Luciana levantou, caminhou devagar até o outro lado do cômodo e escancarou as cortinas, deixando a luz de fim de tarde entrar pela janela aberta, apagando o brilho morto e estático da lâmpada. Caroline pegou o caderno velho e jogou sobre Helena, enquanto Carola segurava sua mão esquerda, apertando entre seus dedos a caneta que antes rolava pelo chão.

– Não vamos deixar que se comporte como uma derrotada tendo chegado onde está. – Disse Caroline. – Agora levanta e vai fazer por onde continuar tendo o nosso respeito, porque nenhuma de nós tem amiga perdedora.

Helena sorriu e suas cortinas estarem mais uma vez fechadas, a lâmpada amarelada acesa, o ventilador girando freneticamente a sua frente e sua roupa completamente grudada ao corpo. Sentou-se, olhou para a folha em branco do caderno ao seu lado e recolheu a caneta do chão, começando então a escrever esse texto.

O Último

O chão coberto de grama iluminado pelo sol da manhã, com algumas árvores solitárias espalhadas sobre a sua superfície; seus troncos retorcidos e de casco áspero, algumas poucas de galhos quase nus, a sequidão do ar, o chão em sombras cheio de folhas marrons, mortas e quebradiças. Certas árvores arriscavam até mesmo florescer precocemente, algumas de forma singela, com uma ou duas flores, outras descaradamente, cheias de manchas lilás em suas copas. Diante daquela paisagem nostálgica e vazia podia-se notar o concreto, uma linha espessa formando um caminho cinza na paisagem natural, uma estrada. O clima estava quente, mesmo ainda sendo cedo, sendo perceptível a aproximação da primavera.

Cornélio caminhou devagar, a roupa simples e surrada, os óculos pendurados na gola da camiseta preta e os cabelos grisalhos, oleosos e mal cuidados. Sentiu a brisa fraca e morna daquele dia atingir o seu rosto, então respirou fundo, ouvindo o cantar distante dos bem-te-vis. Passara muitos anos, tantos que o tempo apagara todas as marcas físicas do passado e ele nem mesmo conseguia recordar direito tudo que acontecera naqueles dias.
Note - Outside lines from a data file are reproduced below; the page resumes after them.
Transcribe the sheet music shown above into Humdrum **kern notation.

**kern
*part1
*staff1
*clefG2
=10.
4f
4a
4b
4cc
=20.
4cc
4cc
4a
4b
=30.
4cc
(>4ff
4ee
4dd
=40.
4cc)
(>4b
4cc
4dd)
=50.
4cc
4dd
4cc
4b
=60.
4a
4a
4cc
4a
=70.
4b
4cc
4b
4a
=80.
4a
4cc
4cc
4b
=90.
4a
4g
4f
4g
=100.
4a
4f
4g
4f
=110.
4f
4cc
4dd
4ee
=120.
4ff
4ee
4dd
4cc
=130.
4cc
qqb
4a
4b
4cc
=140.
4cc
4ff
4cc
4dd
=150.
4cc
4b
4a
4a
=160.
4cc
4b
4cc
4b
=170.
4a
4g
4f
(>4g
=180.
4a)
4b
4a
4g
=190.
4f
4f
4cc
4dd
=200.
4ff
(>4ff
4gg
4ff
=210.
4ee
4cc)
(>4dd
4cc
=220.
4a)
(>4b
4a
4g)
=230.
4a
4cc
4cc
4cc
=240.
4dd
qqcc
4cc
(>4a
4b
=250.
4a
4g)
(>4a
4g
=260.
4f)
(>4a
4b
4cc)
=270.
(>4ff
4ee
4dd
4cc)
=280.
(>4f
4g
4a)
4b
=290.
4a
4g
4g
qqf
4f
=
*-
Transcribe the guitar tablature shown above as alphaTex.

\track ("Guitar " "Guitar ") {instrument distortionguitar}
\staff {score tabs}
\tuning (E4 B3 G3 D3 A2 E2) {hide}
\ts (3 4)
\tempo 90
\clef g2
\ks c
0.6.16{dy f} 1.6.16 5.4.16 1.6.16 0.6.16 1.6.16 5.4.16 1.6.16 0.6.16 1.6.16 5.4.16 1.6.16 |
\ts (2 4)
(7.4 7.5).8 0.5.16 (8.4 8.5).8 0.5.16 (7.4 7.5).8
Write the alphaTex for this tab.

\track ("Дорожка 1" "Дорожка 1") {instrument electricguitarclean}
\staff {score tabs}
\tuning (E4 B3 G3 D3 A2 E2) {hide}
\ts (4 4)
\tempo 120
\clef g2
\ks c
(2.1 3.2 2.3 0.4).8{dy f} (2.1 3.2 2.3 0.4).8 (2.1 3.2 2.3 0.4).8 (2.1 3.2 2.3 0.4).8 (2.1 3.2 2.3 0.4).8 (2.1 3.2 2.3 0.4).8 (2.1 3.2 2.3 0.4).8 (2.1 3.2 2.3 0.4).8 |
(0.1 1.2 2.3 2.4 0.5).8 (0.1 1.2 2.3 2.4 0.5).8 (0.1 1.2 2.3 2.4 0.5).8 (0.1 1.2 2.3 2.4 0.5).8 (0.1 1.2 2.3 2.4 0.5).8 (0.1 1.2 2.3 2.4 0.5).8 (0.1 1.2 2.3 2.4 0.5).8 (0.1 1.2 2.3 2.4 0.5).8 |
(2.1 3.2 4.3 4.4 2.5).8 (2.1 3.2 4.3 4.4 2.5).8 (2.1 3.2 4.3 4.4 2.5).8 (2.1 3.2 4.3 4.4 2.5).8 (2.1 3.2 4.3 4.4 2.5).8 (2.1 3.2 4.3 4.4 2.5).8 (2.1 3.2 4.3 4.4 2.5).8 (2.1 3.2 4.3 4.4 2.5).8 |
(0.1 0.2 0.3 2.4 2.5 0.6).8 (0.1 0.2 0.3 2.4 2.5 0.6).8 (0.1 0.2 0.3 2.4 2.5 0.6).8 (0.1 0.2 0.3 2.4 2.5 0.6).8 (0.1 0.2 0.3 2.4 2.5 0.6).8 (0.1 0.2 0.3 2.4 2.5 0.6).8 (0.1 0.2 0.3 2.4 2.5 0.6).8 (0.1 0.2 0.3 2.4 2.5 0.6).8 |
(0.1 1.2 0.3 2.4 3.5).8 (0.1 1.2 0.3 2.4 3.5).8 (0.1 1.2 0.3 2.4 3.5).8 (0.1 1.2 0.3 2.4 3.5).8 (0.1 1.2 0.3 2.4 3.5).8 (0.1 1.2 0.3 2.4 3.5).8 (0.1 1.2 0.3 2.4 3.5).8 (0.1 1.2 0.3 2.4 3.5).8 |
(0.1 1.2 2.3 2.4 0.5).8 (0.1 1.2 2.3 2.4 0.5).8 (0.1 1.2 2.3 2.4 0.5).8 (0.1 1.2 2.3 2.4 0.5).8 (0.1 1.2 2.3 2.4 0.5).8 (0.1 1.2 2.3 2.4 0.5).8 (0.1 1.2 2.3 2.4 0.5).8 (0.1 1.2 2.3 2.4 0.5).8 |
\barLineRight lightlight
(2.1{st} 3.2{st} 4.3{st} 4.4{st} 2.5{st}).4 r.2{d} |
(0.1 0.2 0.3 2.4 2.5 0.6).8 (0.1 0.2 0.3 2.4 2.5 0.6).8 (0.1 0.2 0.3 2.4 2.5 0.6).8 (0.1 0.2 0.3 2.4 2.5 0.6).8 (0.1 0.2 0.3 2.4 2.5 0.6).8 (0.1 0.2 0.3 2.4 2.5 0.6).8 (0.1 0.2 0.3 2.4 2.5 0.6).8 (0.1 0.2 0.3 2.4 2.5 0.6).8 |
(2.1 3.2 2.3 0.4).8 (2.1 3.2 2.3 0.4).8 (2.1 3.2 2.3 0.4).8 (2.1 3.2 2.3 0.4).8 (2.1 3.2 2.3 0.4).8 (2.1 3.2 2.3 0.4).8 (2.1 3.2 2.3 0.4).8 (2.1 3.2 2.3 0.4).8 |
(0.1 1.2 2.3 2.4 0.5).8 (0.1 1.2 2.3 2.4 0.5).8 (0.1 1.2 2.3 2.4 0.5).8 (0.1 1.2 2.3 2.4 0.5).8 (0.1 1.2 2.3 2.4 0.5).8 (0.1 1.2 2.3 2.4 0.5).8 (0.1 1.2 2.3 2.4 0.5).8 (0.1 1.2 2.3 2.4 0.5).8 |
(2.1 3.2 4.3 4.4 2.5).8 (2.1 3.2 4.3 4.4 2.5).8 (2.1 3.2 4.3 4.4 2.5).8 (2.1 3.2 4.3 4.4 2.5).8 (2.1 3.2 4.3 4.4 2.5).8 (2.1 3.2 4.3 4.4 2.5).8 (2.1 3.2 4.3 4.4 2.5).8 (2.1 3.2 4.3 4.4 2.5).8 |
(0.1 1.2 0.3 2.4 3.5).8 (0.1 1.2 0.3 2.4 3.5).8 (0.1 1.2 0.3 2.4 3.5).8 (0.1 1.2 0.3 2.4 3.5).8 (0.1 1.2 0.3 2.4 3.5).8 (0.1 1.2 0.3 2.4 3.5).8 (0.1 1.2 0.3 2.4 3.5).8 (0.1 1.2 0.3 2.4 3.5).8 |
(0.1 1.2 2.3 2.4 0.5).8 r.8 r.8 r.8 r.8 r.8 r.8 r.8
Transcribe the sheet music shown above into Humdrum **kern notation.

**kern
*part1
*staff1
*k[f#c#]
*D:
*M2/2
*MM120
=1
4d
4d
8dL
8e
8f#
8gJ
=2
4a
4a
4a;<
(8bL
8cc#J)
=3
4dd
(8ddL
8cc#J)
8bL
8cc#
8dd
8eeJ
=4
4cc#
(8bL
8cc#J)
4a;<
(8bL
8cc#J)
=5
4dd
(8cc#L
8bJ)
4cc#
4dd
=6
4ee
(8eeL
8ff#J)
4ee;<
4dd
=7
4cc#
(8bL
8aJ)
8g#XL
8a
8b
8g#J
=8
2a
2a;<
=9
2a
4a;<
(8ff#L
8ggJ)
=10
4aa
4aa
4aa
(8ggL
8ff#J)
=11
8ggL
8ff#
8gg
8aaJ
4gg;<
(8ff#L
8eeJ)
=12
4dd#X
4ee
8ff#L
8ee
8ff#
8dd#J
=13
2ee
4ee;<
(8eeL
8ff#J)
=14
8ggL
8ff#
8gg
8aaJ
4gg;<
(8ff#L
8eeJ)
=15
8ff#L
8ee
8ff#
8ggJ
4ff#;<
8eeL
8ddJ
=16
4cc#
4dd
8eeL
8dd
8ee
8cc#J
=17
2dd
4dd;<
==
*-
O túnel formado pelas árvores que se encontravam sobre o caminho de concreto, próximo à antiga biblioteca, e o cheiro doce da vegetação que se aproximava, trazia lembranças vagas dos sorrisos jovens que já encheram o lugar. Na primeira vez que pisara ali, Cornélio tinha pouco menos de vinte anos e ainda era um aluno da faculdade. Aquele fora seu local favorito durante todo o período do ensino superior, por mais que agora já estivesse vazio.

Lembrava-se do regador de grama que, em tardes secas como aquela, mantinha a vegetação ao seu redor tão verde e viva que nem parecia pertencer à mesma paisagem das outras plantas do local. O ambiente costumava ser tão bom, alegre e jovial, sentira seu coração apertado por pensar que não tinha volta.
Continuando a caminhada deparou-se com um grande e antigo edifício de concreto, que aparentavam estar ali há um século suportando tempestades e calor, mas poderiam agüentar mais uns quinhentos anos. As dezenas de janelas de vidro escuro refletiam a luz e a paisagem ao redor, enquanto a sua sombra trazia o conforto da proteção. Em seguida voltou a sentir-se em pedaços, perguntou-se novamente se seria o único naquele lugar. Se havia mais alguém, será que ele também estava desmotivado?

Cornélio era o tipo de homem que sempre amou pessoas, barulho, risada e alegria, mas não tinha ideia de como resistira sozinho. Talvez fosse a esperança que o tivera mantido de pé por tanto tempo, mas até ela também o estava deixando. A cidade estava vazia, o país estava vazio e talvez, a essa altura, todo o planeta já tivesse sido afetado por aquele vazio também. Não sabia o que estava acontecendo, para onde as pessoas estavam indo ou sendo levadas, somente sabia que estava sendo assim.

Um dia acordou e sua esposa não estava na cama nem no trabalho. O processo se repetiu com seus filhos, irmãos, primos, sobrinhos… Depois de um tempo, quando estava indo para o serviço, notou que seus colegas também desapareciam. Ligou a televisão e soube que o mesmo estava acontecendo em todo o país. Primeiro sentiu medo de ser levado, mas depois de algumas semanas ou meses, acabou por desejar exatamente o contrário. Passou os últimos meses e anos passeando e relembrando sua vida. Agora estava sentado no jardim de sua antiga universidade, tão vazia quanto o restante dos outros lugares em que estivera. Fechou os olhos e não sentiu mais nada. A esperança se fora de vez e Cornélio também.